Like all the new ballparks, it’s roomy, with comfortable seats, plenty of concessions and local character. There’s big curved slide in the outfield and when a Brewer hits a home run fireworks go off (even with the roof closed) and Bernie the Brewmeister slides down it. I got to see that when Milwaukee 3b David Bell hit a 2-run bomb off the Giants starter Matt Cain in the 2nd inning. They do have a race in the middle of the 6th. Being Milwaukee, it’s a hot dog, a brat and a Polish sausage running around the warning track. The brat won. During the 7th inning stretch they have dancers on the dugout roof grooving to The Beer Barrel Polka.

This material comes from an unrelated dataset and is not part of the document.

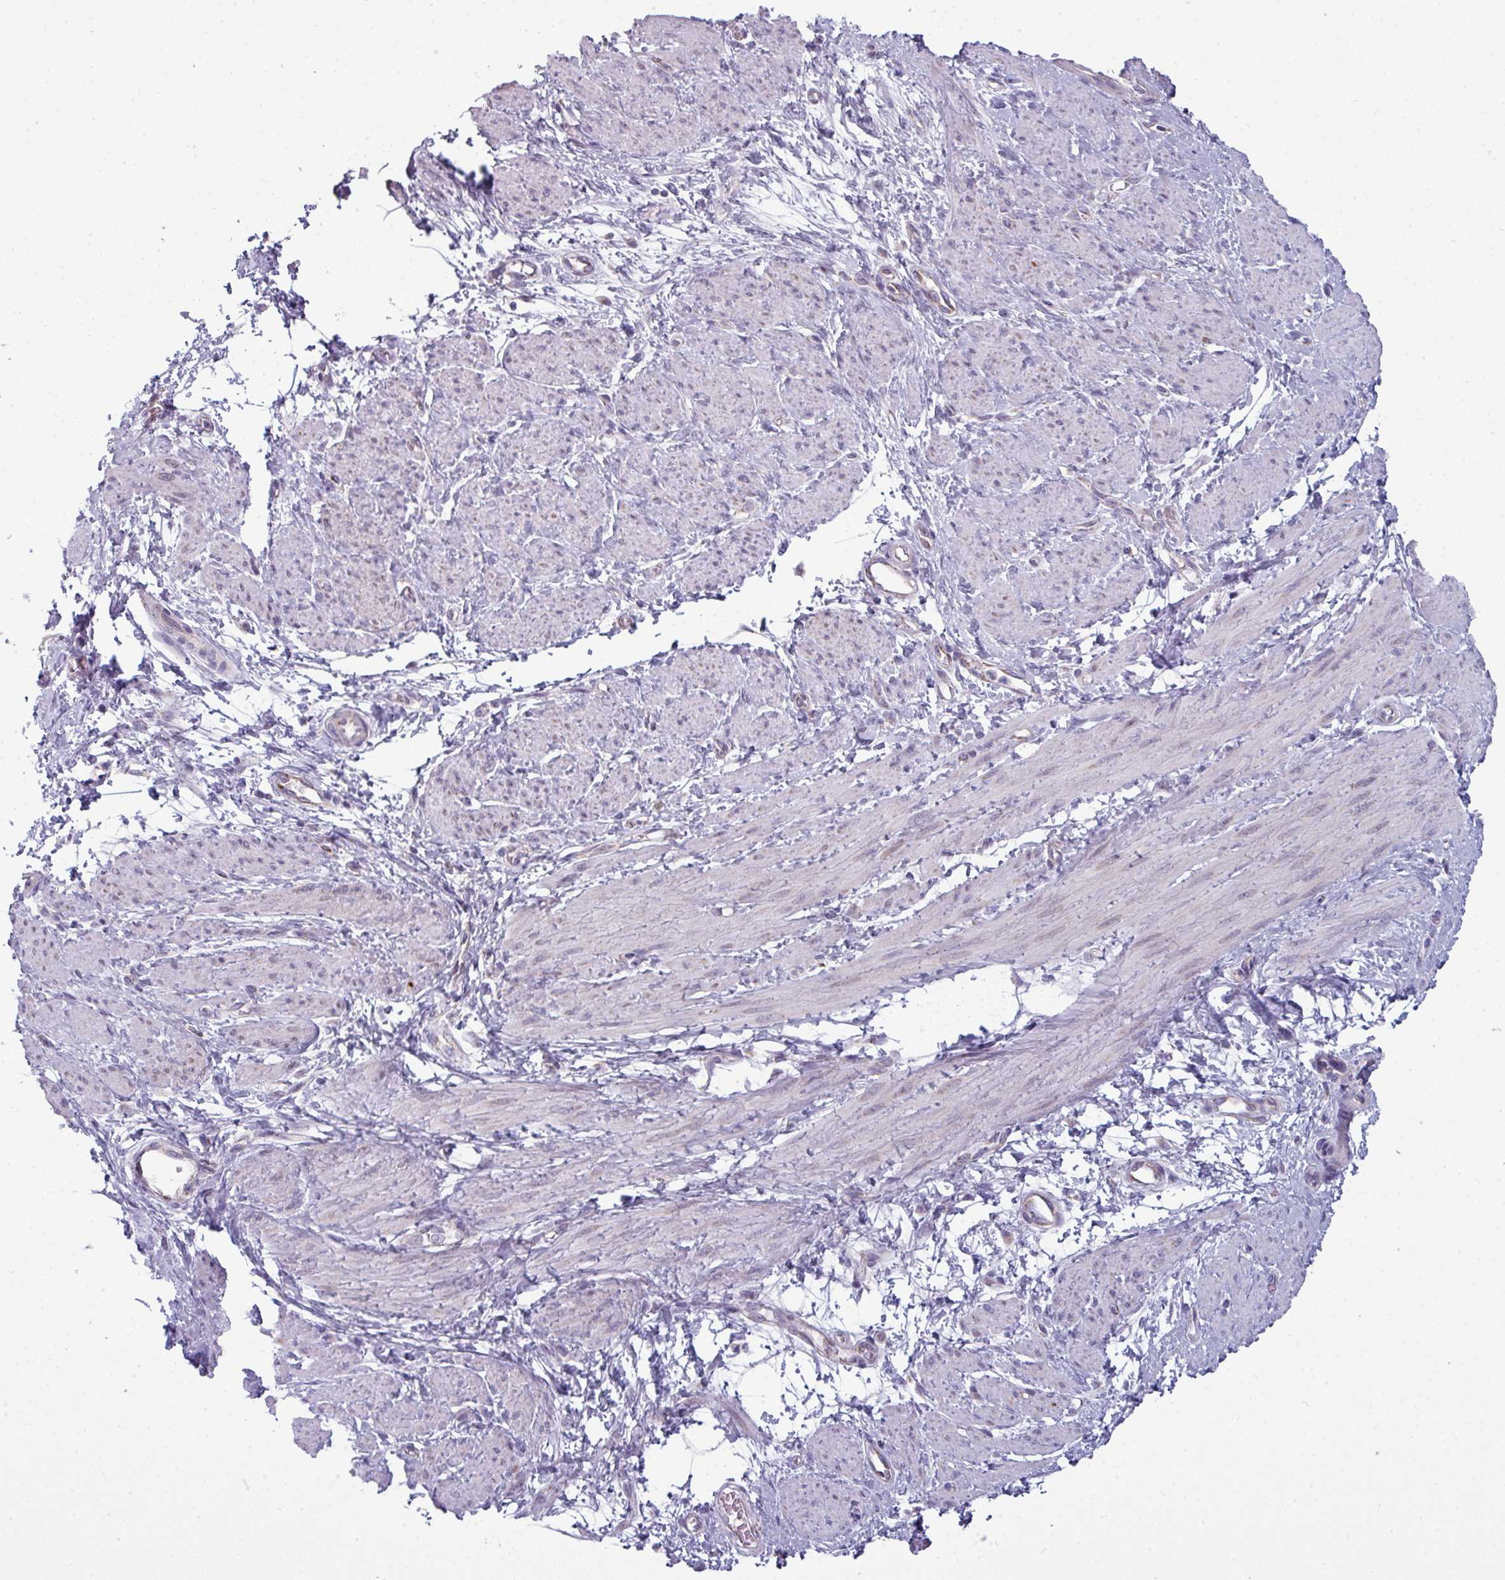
{"staining": {"intensity": "negative", "quantity": "none", "location": "none"}, "tissue": "smooth muscle", "cell_type": "Smooth muscle cells", "image_type": "normal", "snomed": [{"axis": "morphology", "description": "Normal tissue, NOS"}, {"axis": "topography", "description": "Smooth muscle"}, {"axis": "topography", "description": "Uterus"}], "caption": "Smooth muscle cells are negative for brown protein staining in benign smooth muscle.", "gene": "ZNF615", "patient": {"sex": "female", "age": 39}}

It was the final home game for Milwaukee and they won, 5-3. The Brewers finished in 4th place, 8-1/2 games behind the Cardinals, who went on to win the World Series that year. The Giants finished 3rd, 11-1/2 games behind the Padres. Speaking of the Padres, it was on this same day, September 24th, 2006, that Trevor Hoffman set the all-time record for saves. The following year I saw Hoffman blow a save against these same Giants. Barry Bonds, who lead the NL in walks and OBP (mostly due to intentional walks) that year, did not play. He was winding down by 2006 and only hit 26 home runs, struck out 51 times and walked 115 times. Steve Finley, who I had watched as a Baltimore Oriole rookie in 1989, played in center. At 1st base was former Red Sox 3b Shea Hillenbrand. Shea was traded to the Diamondbacks in 2003 for Byun-Hyun Kim, who had helped lead Arizona to a World Series win over the Yankees in 2001, ending their quest for a 4th straight championship.

I was chatting with a couple of fans who thought it was cool that the Red Sox had broken the 86-year curse a couple of years before. They also mentioned that Milwaukee had been in the World Series back in 1982. They were an American League team then and lost to the Cardinals. At that time that was 24 years prior. Now it will become at least 39 years before they get another chance. Hope springs eternal.